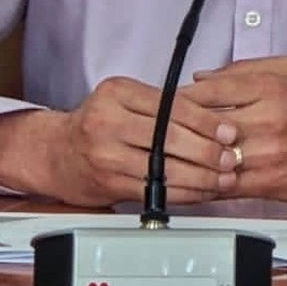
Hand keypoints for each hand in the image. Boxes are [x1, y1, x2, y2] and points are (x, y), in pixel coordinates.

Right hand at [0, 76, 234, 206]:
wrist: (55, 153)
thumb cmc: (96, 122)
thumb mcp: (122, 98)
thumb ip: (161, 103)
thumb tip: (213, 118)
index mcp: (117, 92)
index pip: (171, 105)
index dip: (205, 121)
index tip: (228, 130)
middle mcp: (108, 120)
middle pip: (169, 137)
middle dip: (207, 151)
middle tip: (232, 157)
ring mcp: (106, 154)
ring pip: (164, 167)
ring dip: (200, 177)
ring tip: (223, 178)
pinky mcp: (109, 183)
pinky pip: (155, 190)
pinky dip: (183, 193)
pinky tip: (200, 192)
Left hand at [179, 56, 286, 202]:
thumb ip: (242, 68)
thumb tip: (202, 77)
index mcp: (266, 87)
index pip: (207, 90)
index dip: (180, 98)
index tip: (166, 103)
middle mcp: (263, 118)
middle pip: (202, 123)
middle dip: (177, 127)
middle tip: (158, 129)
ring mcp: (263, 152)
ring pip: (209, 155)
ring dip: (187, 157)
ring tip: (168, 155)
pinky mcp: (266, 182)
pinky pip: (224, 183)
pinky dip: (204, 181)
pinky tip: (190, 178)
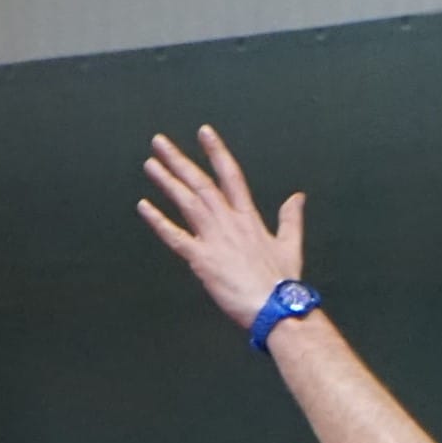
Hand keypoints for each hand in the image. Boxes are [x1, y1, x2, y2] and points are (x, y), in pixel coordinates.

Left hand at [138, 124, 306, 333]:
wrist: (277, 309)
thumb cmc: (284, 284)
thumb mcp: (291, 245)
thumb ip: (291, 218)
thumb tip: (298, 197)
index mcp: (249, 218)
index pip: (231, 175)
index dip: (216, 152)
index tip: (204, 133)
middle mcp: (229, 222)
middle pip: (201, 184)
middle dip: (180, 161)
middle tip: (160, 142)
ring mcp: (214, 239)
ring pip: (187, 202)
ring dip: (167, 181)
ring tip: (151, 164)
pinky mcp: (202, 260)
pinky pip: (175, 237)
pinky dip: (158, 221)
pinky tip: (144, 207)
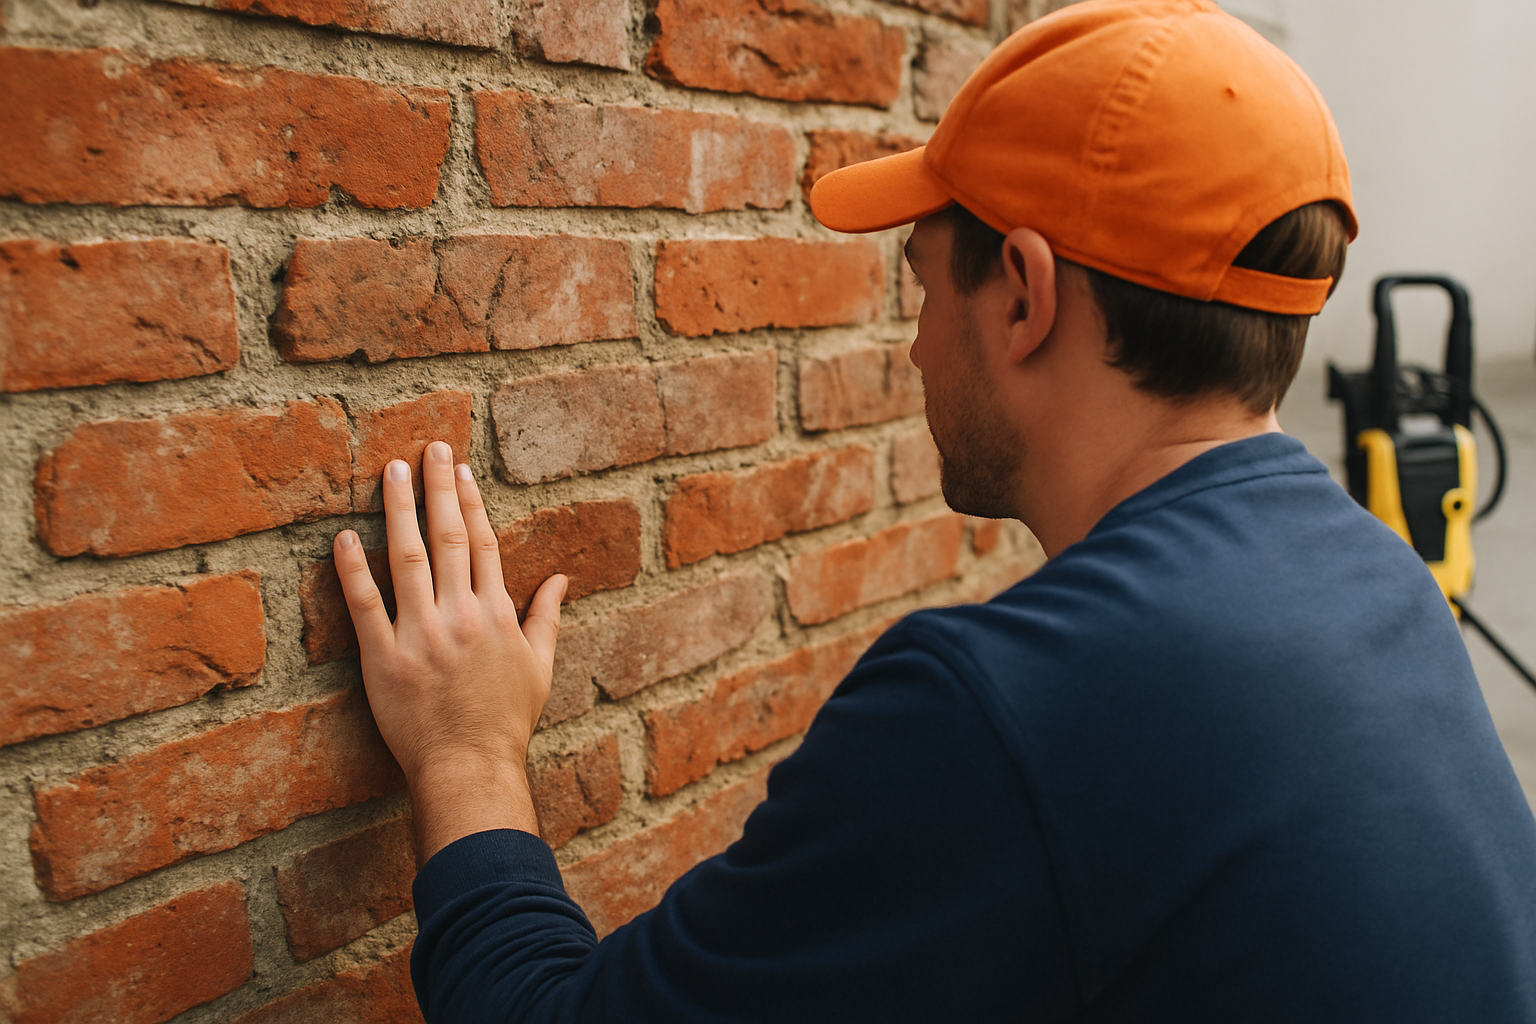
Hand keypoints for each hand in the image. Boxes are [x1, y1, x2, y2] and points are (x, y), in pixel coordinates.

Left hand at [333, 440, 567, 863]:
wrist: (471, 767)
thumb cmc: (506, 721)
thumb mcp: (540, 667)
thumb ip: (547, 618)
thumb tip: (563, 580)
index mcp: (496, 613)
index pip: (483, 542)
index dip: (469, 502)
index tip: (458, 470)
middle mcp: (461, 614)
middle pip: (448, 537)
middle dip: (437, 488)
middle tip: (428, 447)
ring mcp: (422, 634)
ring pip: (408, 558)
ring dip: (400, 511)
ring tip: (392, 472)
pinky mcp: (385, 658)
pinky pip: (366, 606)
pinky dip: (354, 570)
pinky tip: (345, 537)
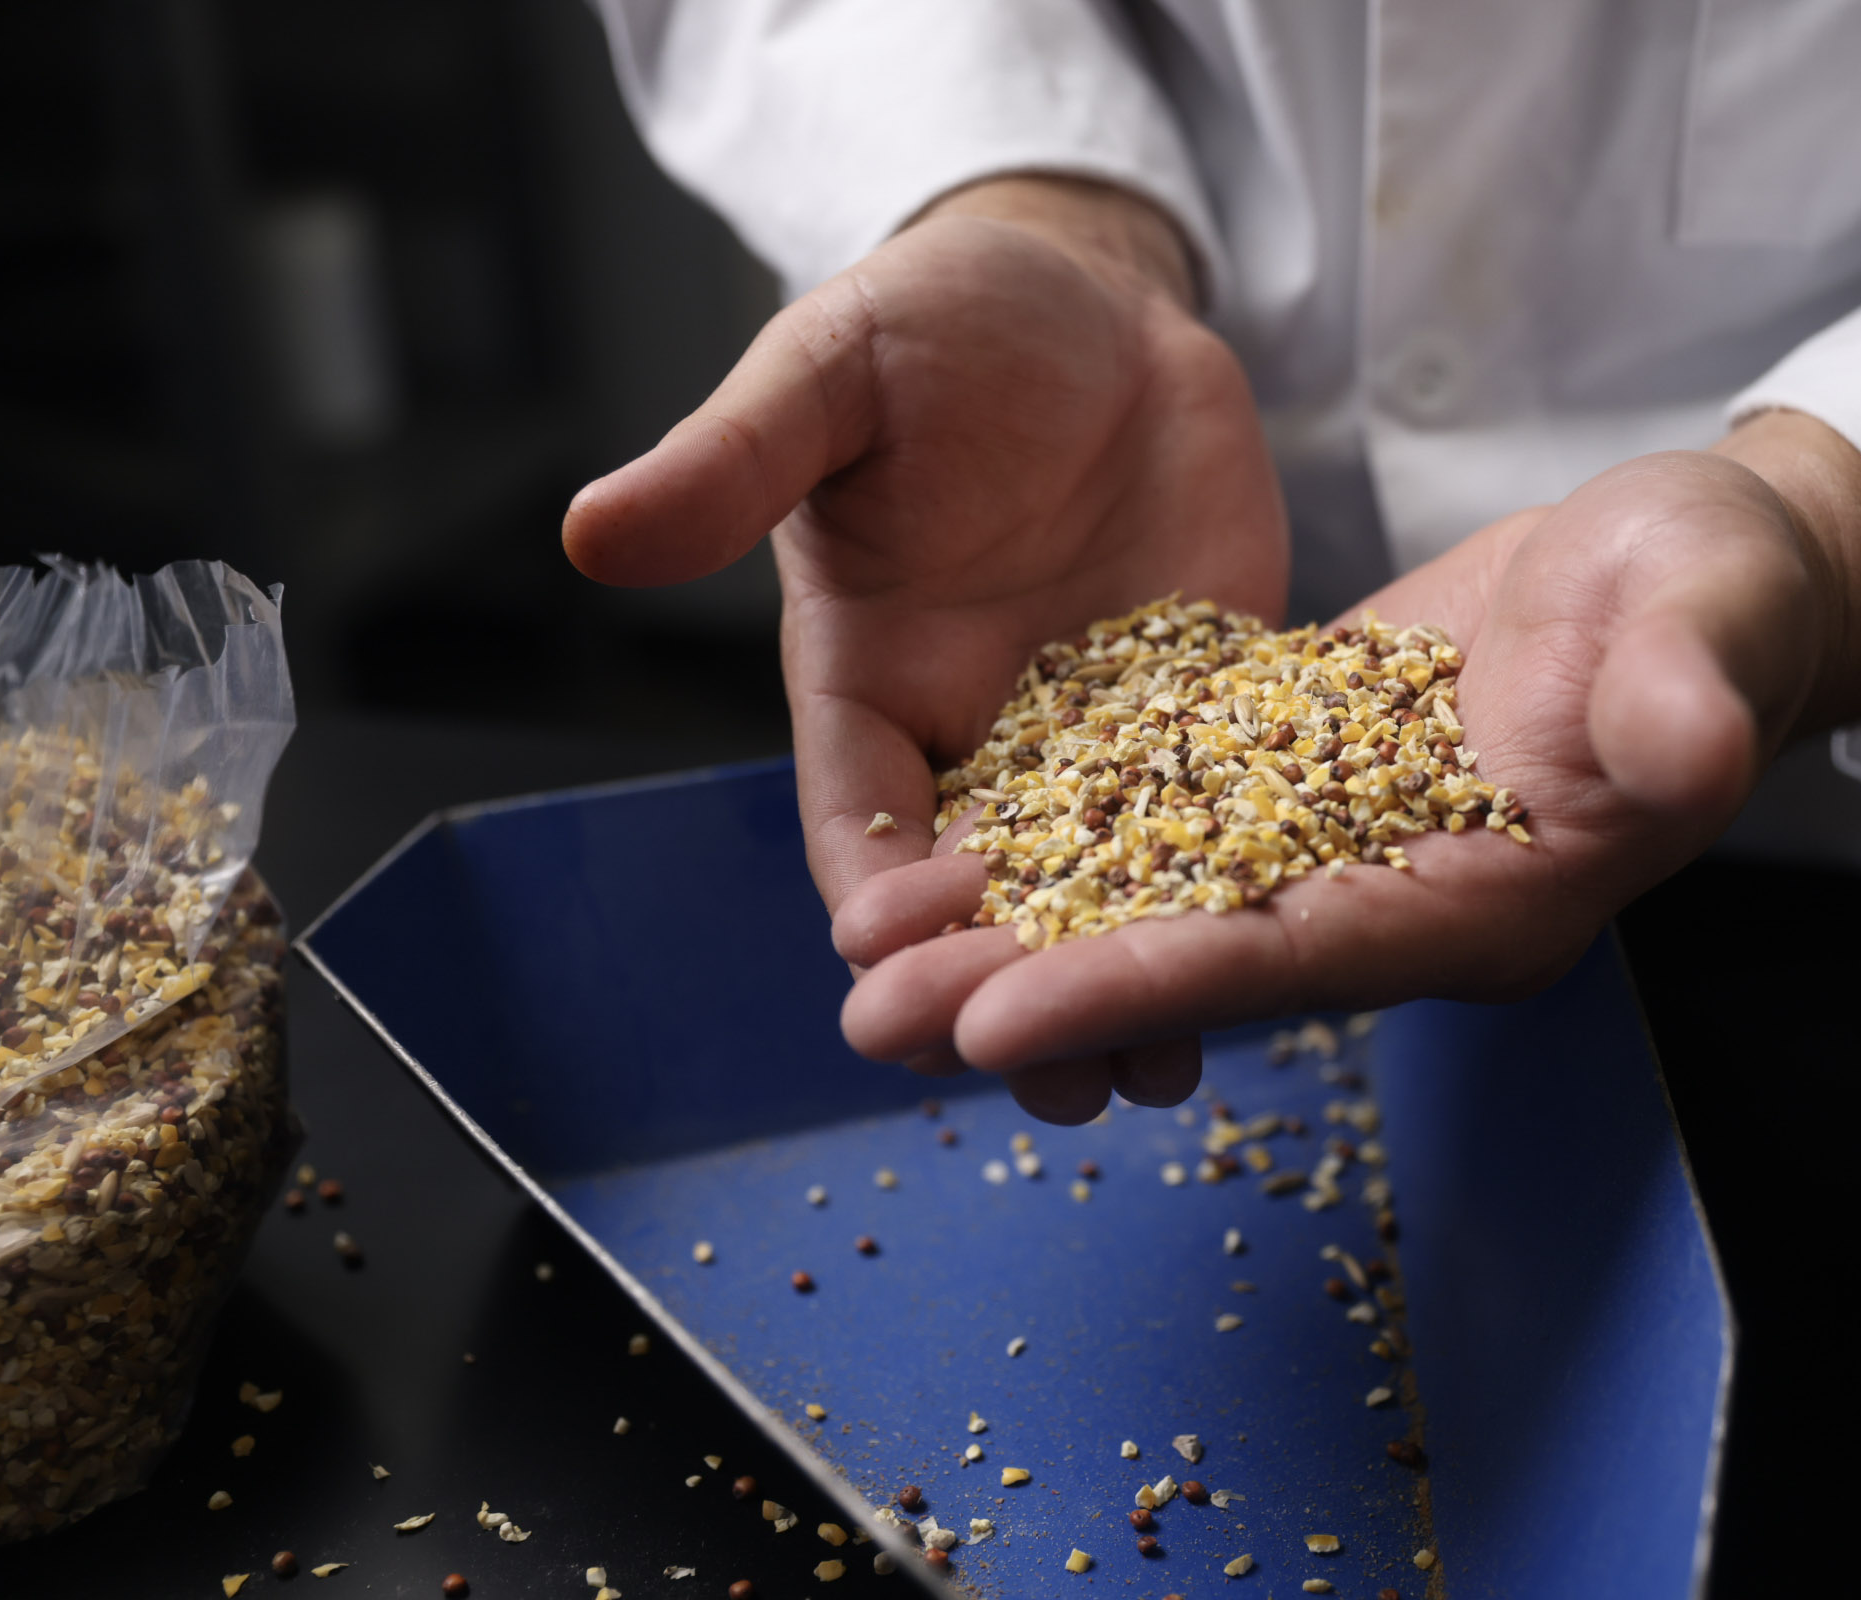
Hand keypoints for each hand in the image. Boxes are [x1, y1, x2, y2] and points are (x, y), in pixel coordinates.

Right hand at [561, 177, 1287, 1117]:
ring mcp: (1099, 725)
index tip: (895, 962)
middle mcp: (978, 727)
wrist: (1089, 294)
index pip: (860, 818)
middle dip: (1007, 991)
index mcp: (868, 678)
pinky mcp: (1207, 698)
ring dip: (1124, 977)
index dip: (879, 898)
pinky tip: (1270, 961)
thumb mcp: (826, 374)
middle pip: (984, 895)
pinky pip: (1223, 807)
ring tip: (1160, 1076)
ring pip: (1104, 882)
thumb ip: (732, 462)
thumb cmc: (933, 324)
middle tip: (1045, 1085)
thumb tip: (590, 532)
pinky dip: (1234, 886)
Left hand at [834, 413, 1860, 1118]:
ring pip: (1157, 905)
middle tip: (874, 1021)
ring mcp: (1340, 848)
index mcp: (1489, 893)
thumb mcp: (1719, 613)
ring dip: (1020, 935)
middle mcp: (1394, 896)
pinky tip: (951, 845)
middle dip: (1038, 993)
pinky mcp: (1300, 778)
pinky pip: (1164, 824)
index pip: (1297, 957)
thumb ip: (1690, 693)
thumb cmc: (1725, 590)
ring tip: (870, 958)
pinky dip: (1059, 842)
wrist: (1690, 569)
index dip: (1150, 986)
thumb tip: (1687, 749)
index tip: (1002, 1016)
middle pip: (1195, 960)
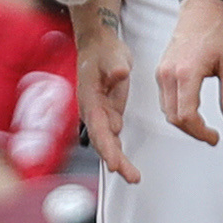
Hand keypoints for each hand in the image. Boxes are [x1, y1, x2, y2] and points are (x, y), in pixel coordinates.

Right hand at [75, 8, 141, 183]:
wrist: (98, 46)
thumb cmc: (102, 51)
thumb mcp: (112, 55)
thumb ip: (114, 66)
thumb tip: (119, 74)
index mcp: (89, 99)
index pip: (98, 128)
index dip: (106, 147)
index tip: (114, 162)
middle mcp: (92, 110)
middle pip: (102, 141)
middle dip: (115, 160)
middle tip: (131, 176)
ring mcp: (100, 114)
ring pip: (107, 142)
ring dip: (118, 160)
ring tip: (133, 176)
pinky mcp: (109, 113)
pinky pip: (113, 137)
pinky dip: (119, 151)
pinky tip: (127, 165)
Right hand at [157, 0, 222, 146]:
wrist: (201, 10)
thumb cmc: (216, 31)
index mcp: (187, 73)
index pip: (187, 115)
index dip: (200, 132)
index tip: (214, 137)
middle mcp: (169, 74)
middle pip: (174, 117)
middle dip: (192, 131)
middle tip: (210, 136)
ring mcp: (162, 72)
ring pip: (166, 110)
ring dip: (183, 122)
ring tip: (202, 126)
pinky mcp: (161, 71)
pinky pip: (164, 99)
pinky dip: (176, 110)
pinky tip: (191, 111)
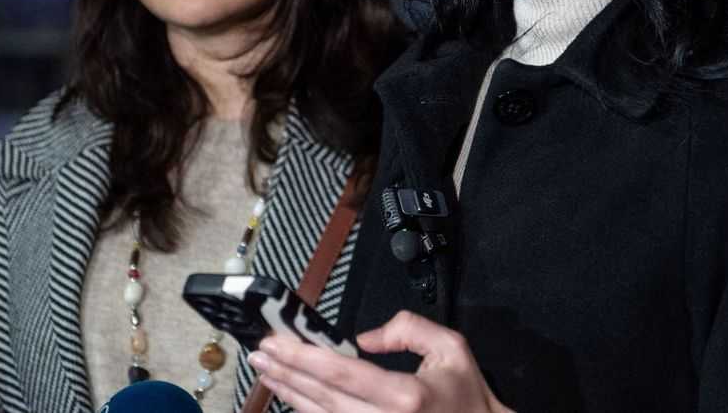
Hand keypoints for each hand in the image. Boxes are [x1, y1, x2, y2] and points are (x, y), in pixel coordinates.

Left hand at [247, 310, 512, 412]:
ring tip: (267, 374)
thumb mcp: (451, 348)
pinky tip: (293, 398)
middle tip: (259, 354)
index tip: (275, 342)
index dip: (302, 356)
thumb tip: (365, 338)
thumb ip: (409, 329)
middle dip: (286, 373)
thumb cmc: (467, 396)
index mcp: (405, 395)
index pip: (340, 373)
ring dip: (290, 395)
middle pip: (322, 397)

# YOUR GOAL:
Go through the records above and write out every line exactly, passing over the pictures.

# RESULT:
Hand keypoints for each hand in the image. Boxes are [x1, y1, x2, y2] and points are (x, y), in pixel coordinates.

Right hand at [0, 76, 234, 206]:
wrist: (55, 153)
thumb cmc: (96, 122)
thumb mcp: (122, 98)
thumb ip: (161, 103)
thumb tip: (213, 118)
index mcp: (117, 92)
index pip: (171, 105)
index dip: (205, 121)
index tip: (228, 130)
middle mcp: (108, 120)
middle pip: (169, 137)
middle dip: (207, 151)
middle tip: (232, 157)
ring mcp: (106, 154)
ring pip: (164, 167)
ring dip: (200, 177)
ring tip: (223, 178)
pinky mcp: (109, 183)
pinky pip: (155, 190)
pinky dip: (183, 193)
pinky tip: (200, 192)
Left hand at [179, 56, 286, 202]:
thumb ip: (242, 68)
thumb tip: (202, 77)
index mcp: (266, 87)
index pip: (207, 90)
index dip: (180, 98)
index tip: (166, 103)
middle mcp: (263, 118)
middle pip: (202, 123)
middle dip: (177, 127)
middle tip: (158, 129)
ring mcp: (263, 152)
ring pip: (209, 155)
ring dip: (187, 157)
ring tip: (168, 155)
pinky mcp: (266, 182)
pinky pip: (224, 183)
pinky dip: (204, 181)
pinky tip: (190, 178)
Hand keypoints for each hand in the image. Boxes are [x1, y1, x2, y2] and points are (x, y), in pixel coordinates.

Left hand at [138, 124, 306, 333]:
wrist: (277, 309)
thumb cmc: (284, 284)
thumb mcp: (291, 245)
thumb ip: (291, 218)
thumb tip: (298, 197)
index mcp: (249, 218)
index pip: (231, 175)
index dip: (216, 152)
index tip: (204, 133)
middle mcp: (229, 222)
middle pip: (201, 184)
middle dip: (180, 161)
middle tip: (160, 142)
ring mcp: (214, 239)
ring pip: (187, 202)
ring dip: (167, 181)
ring tip: (151, 164)
pinky mcp: (202, 260)
pinky pip: (175, 237)
pinky dip: (158, 221)
pinky tip: (144, 207)
Hand keypoints for each hand in the image. Boxes are [x1, y1, x2, y2] and points are (x, y), in pixel coordinates.

Left hand at [333, 440, 567, 863]:
wrist: (471, 767)
thumb cmc: (506, 721)
thumb mcp: (540, 667)
thumb ip: (547, 618)
thumb tip: (563, 580)
index mcp: (496, 613)
index pip: (483, 542)
index dip: (469, 502)
index tip: (458, 470)
middle mcp: (461, 614)
middle pip: (448, 537)
middle dip: (437, 488)
middle tip: (428, 447)
ring mcp: (422, 634)
ring pip: (408, 558)
ring dip: (400, 511)
ring tip: (392, 472)
pinky mcp: (385, 658)
pinky pip: (366, 606)
pinky dip: (354, 570)
pinky tip: (345, 537)
Hand keypoints for each hand in the image. Boxes are [x1, y1, x2, y2] and points are (x, y), in pixel coordinates.

Right hand at [561, 177, 1287, 1117]:
ring mcp: (1099, 725)
index tip: (895, 962)
middle mcp: (978, 727)
wrist: (1089, 294)
index pip: (860, 818)
middle dip: (1007, 991)
index mcp: (868, 678)
pinky mcp: (1207, 698)
ring dip: (1124, 977)
index dip: (879, 898)
pinky tip: (1270, 961)
thumb mcp: (826, 374)
middle pip: (984, 895)
pinky pip: (1223, 807)
ring tip: (1160, 1076)
ring pip: (1104, 882)
thumb ip: (732, 462)
thumb cmc: (933, 324)
middle tip: (1045, 1085)
thumb tip: (590, 532)
pinky dip: (1234, 886)
Left hand at [834, 413, 1860, 1118]:
ring pip: (1157, 905)
middle tip: (874, 1021)
ring mcp: (1340, 848)
index mcp: (1489, 893)
thumb mcp: (1719, 613)
ring dip: (1020, 935)
middle mcp: (1394, 896)
pinky tip: (951, 845)
middle dip: (1038, 993)
pinky mcp: (1300, 778)
pinky pip: (1164, 824)
index pip: (1297, 957)
thumb ip: (1690, 693)
thumb cmc: (1725, 590)
ring tip: (870, 958)
pinky dip: (1059, 842)
wrist: (1690, 569)
index dip: (1150, 986)
thumb tip: (1687, 749)
index tip: (1002, 1016)
middle pip: (1195, 960)
Hand keypoints for each hand in the image. Boxes are [x1, y1, x2, y2] and points are (x, y), in pixel coordinates.

Right hand at [75, 8, 141, 183]:
wrist: (98, 46)
thumb cmc: (102, 51)
thumb mcp: (112, 55)
thumb ip: (114, 66)
thumb tip: (119, 74)
index mcp: (89, 99)
index pip: (98, 128)
index dip: (106, 147)
index tip: (114, 162)
middle mcp: (92, 110)
middle pip: (102, 141)
middle dip: (115, 160)
middle tip: (131, 176)
ring mcp: (100, 114)
ring pip: (107, 142)
ring dip: (118, 160)
ring tip: (133, 176)
pinky mcp: (109, 113)
pinky pip: (113, 137)
pinky dip: (119, 151)
pinky tip: (127, 165)
Right hand at [157, 0, 222, 146]:
wrist: (201, 10)
thumb cmc: (216, 31)
index mcp: (187, 73)
index pip: (187, 115)
index dip: (200, 132)
index tip: (214, 137)
middle mcp: (169, 74)
middle pip: (174, 117)
middle dip: (192, 131)
middle tip: (210, 136)
ring mcp: (162, 72)
ring pip: (166, 110)
ring dip: (183, 122)
ring tip: (202, 126)
pinky mcp: (161, 71)
pinky pip: (164, 99)
pinky dip: (176, 110)
pinky tip: (191, 111)
Hand keypoints for each hand in the image. Boxes are [x1, y1, x2, y2] and points are (x, y), in pixel coordinates.

Left hand at [247, 310, 512, 412]:
ring tip: (267, 374)
thumb mcp: (451, 348)
pinky tip: (293, 398)
middle tip: (259, 354)
index tip: (275, 342)
index dip: (302, 356)
thumb tip: (365, 338)
thumb ip: (409, 329)
middle dip: (286, 373)
thumb cmc: (467, 396)
index mcp: (405, 395)
index pip: (340, 373)
ring dip: (290, 395)
middle pip: (322, 397)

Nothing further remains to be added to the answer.